A 17-year-old Canadian tourist was caught vandalizing wooden pillars at a Buddhist temple in the Japanese city of Nara, a UNESCO World Heritage Site. The incident has drawn the ire of the Japanese public as well as lovers of cultural and historical heritage.The event took place last Thursday, July 7ththe th The Toshodaiji Kondo temple complex was founded in 759 by the Chinese monk Jian Zhen who introduced Buddhism to Japan.

Police said the teenager used his fingernails to carve his name on a wooden pillar that supports the roof of the temple’s so-called “Golden Temple”. This 13th-century building has been designated a National Treasure by the Japanese government. “On a nearby post, the boy carved ‘Julian’ with his fingernails on a wooden post about 170 centimeters from the ground,” a police officer told CNN.

A Japanese tourist witnessed the act and asked the Canadian teenager to stop. He then notified temple staff, who called the authorities. Police took the young man to the police station the next day, where he admitted his responsibility and said he did not want to harm Japanese culture. His parents accompanied him because they were at the temple when the vandalism happened.

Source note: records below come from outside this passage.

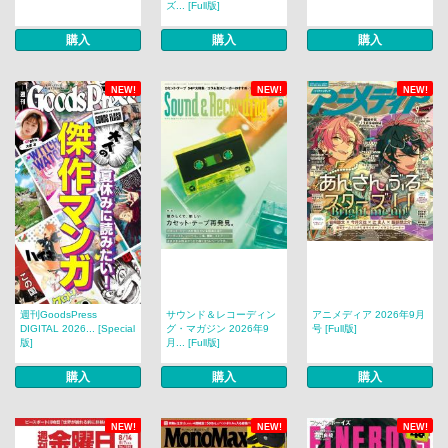
ズ... [Full版]
購入
購入
購入
NEW!
NEW!
NEW!
週刊GoodsPress
サウンド＆レコーディン
アニメディア 2026年9月
DIGITAL 2026... [Special
グ・マガジン 2026年9
号 [Full版]
版]
月... [Full版]
購入
購入
購入
NEW!
NEW!
NEW!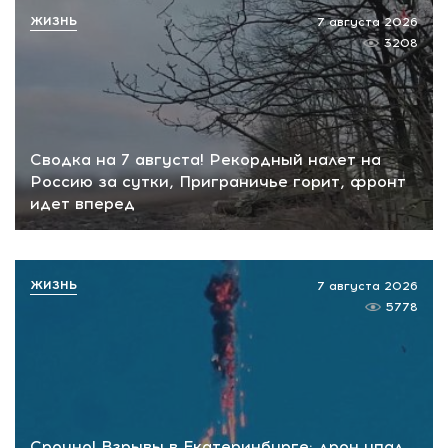
ЖИЗНЬ
7 августа 2026
3208
Сводка на 7 августа! Рекордный налет на
Россию за сутки, Приграничье горит, фронт
идет вперед
ЖИЗНЬ
7 августа 2026
5778
Срочно! Взрывы в Екатеринбурге: дрон упал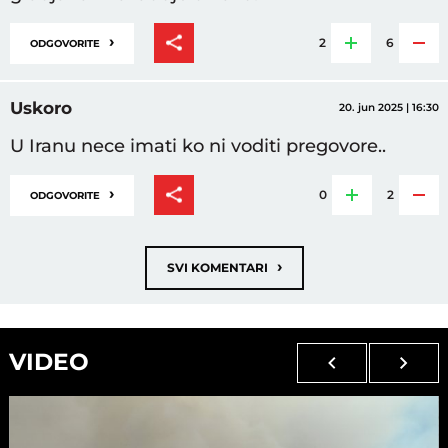
›
2
6
ODGOVORITE
Uskoro
20. jun 2025 | 16:30
U Iranu nece imati ko ni voditi pregovore..
›
0
2
ODGOVORITE
›
SVI KOMENTARI
VIDEO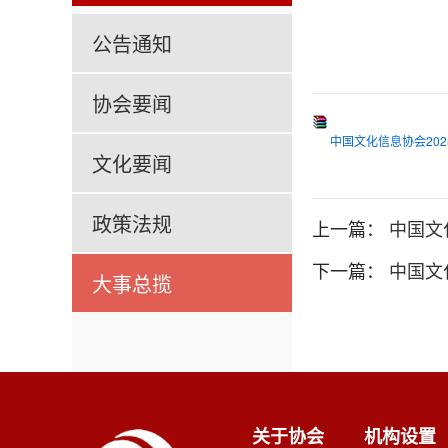
公告通知
协会要闻
中国文化信息协会202
文化要闻
政策法规
上一篇：
中国文
下一篇：
中国文
大事总揽
关于协会
机构设置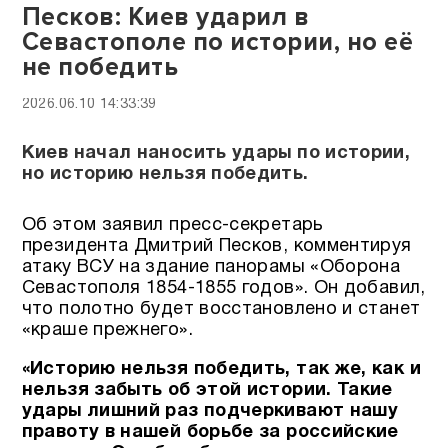
Песков: Киев ударил в
Севастополе по истории, но её
не победить
2026.06.10 14:33:39
Киев начал наносить удары по истории,
но историю нельзя победить.
Об этом заявил пресс-секретарь
президента Дмитрий Песков, комментируя
атаку ВСУ на здание панорамы «Оборона
Севастополя 1854-1855 годов». Он добавил,
что полотно будет восстановлено и станет
«краше прежнего».
«Историю нельзя победить, так же, как и
нельзя забыть об этой истории. Такие
удары лишний раз подчеркивают нашу
правоту в нашей борьбе за российские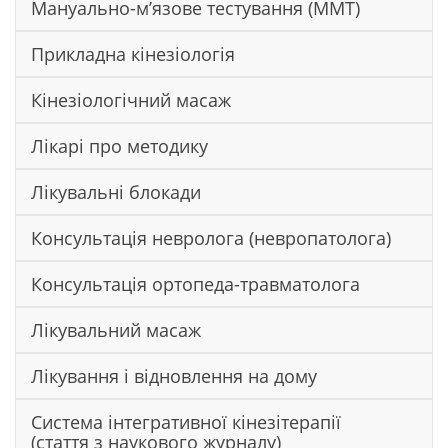
Мануально-м’язове тестування (ММТ)
Прикладна кінезіологія
Кінезіологічний масаж
Лікарі про методику
Лікувальні блокади
Консультація невролога (невропатолога)
Консультація ортопеда-травматолога
Лікувальний масаж
Лікування і відновлення на дому
Система інтегративної кінезітерапії
(стаття з наукового журналу)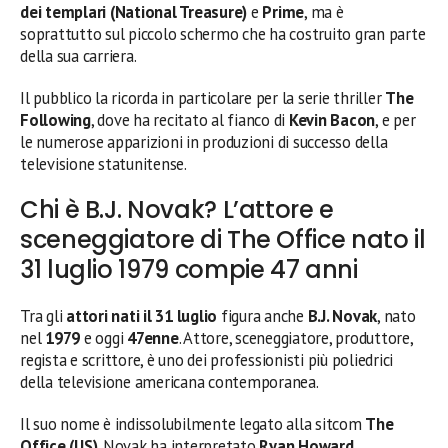
dei templari (National Treasure)
e
Prime
, ma è
soprattutto sul piccolo schermo che ha costruito gran parte
della sua carriera.
Il pubblico la ricorda in particolare per la serie thriller
The
Following
, dove ha recitato al fianco di
Kevin Bacon
, e per
le numerose apparizioni in produzioni di successo della
televisione statunitense.
Chi è B.J. Novak? L’attore e
sceneggiatore di The Office nato il
31 luglio 1979 compie 47 anni
Tra gli
attori nati il 31 luglio
figura anche
B.J. Novak
, nato
nel
1979
e oggi
47enne
. Attore, sceneggiatore, produttore,
regista e scrittore, è uno dei professionisti più poliedrici
della televisione americana contemporanea.
Il suo nome è indissolubilmente legato alla sitcom
The
Office (US)
. Novak ha interpretato
Ryan Howard
,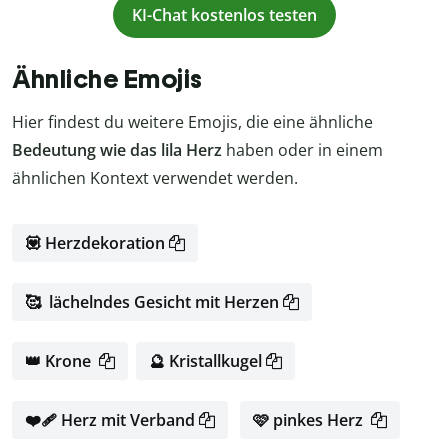
KI-Chat kostenlos testen
Ähnliche Emojis
Hier findest du weitere Emojis, die eine ähnliche
Bedeutung wie das lila Herz
haben oder in einem
ähnlichen Kontext verwendet werden.
💟 Herzdekoration
🥰 lächelndes Gesicht mit Herzen
👑 Krone
🔮 Kristallkugel
❤️‍🩹 Herz mit Verband
🩷 pinkes Herz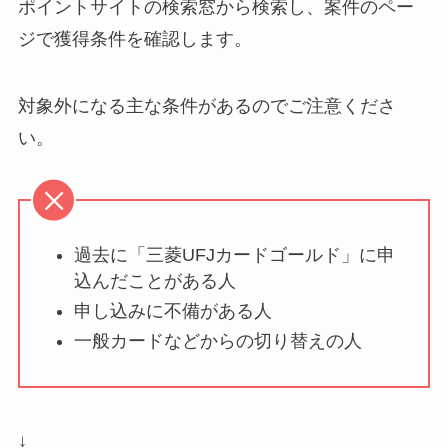
ポイントサイトの検索窓から検索し、案件のペー
ジで獲得条件を確認します。
対象外になる主な条件
があるのでご注意くださ
い。
過去に「三菱UFJカードゴールド」に申
込んだことがある人
申し込みに不備がある人
一般カードなどからの切り替えの人
↓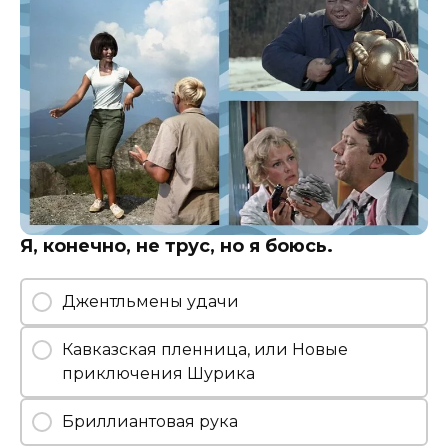
Я, конечно, не трус, но я боюсь.
Джентльмены удачи
Кавказская пленница, или Новые
приключения Шурика
Бриллиантовая рука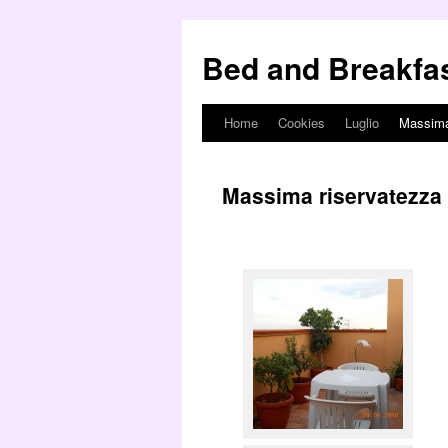
Bed and Breakfa
Home
Cookies
Luglio
Massima
Vai
al
Massima riservatezza
contenuto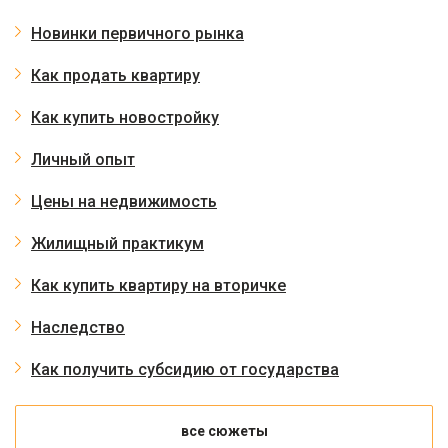
Новинки первичного рынка
Как продать квартиру
Как купить новостройку
Личный опыт
Цены на недвижимость
Жилищный практикум
Как купить квартиру на вторичке
Наследство
Как получить субсидию от государства
все сюжеты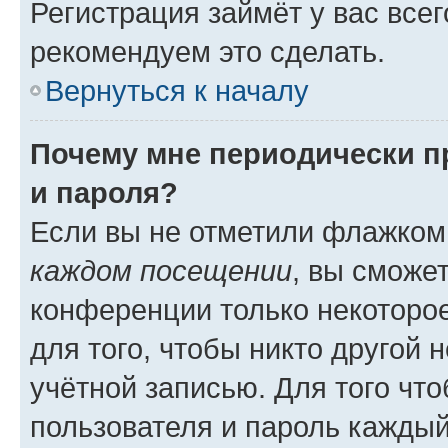
Регистрация займёт у вас всег
рекомендуем это сделать.
Вернуться к началу
Почему мне периодически п
и пароля?
Если вы не отметили флажком
каждом посещении
, вы сможе
конференции только некоторое
для того, чтобы никто другой 
учётной записью. Для того чт
пользователя и пароль каждый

The boy acknowledged his actions and said he did not do so to harm Japanese culture.

Staff of Kondo Toshodaiji Temple

The wooden pillars of Toshodaiji Temple in Nara were defaced © Nara Prefectural Police Department

Police said they will continue to investigate the case and if it is proven that the young man violated the Cultural Property Protection Act, he will be referred to the Public Prosecutor’s Office. The tourist has not been arrested so far.

“While it was done without malice, it is still regrettable and sad,” a monk at the temple told the Daily News. He added that damage to the pillar was difficult to repair and was considering covering it with a plaque possibility. Under Japanese law, anyone who damages “important cultural property” faces up to five years in prison or a fine of 300,000 yen (about 1,800 euros).

This isn’t the only recent act of vandalism affecting a UNESCO historic site. In late June, a tourist was photographed carving his name on the wall of Rome’s ancient Colosseum. He was identified as a fitness instructor living in the UK, The Independent reported. Italian police said the identification process was carried out by comparing images.

Using a key, the man wrote the couple’s names and the year they were there: “Ivan + Hayley 23” on one wall of the monument. The incident was recorded after another passing tourist recorded what happened. The video was then posted to YouTube and eventually caught the attention of Italian police, who began a search for the man, The Guardian reported. The video, which went viral on YouTube, was captioned: “Asshole tourist carves name in Colosseum.” The tourist later apologized to the Roman prosecutor’s office, the mayor and city council.